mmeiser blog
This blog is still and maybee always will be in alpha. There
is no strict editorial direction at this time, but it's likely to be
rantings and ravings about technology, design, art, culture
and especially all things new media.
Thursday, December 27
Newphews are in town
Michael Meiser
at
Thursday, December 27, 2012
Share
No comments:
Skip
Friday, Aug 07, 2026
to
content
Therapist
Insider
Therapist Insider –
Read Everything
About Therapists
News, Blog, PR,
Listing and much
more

◇ ◇ ◇

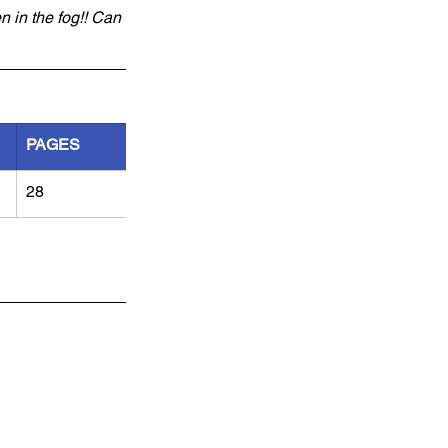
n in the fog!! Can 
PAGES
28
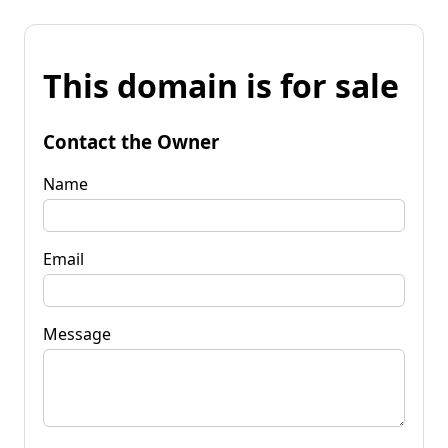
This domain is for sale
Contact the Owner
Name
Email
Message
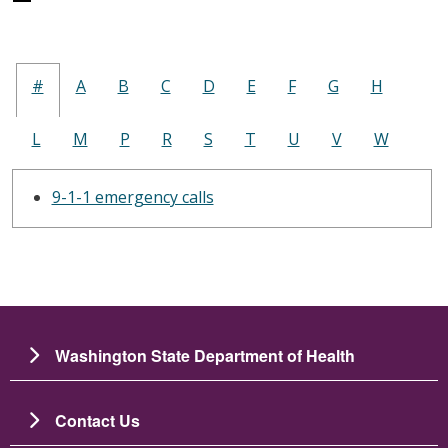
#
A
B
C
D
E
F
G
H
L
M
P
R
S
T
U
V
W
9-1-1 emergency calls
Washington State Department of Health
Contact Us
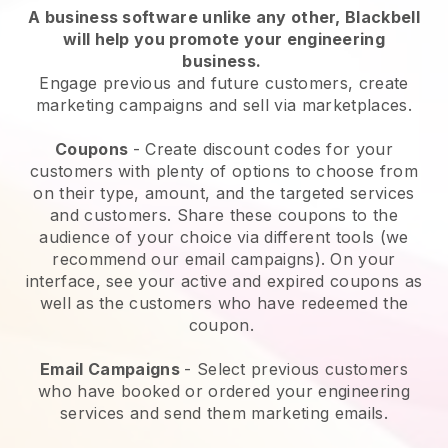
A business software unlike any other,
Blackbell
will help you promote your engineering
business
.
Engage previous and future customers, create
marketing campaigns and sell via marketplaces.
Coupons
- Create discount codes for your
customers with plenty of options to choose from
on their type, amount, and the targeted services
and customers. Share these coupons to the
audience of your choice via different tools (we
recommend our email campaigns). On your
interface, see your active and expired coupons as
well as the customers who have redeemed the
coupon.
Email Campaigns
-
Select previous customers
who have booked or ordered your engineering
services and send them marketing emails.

◇ ◇ ◇

Read the listing line by line, and copy each line in which the word "business" is found.

**Final answer:**
A business software unlike any other,
business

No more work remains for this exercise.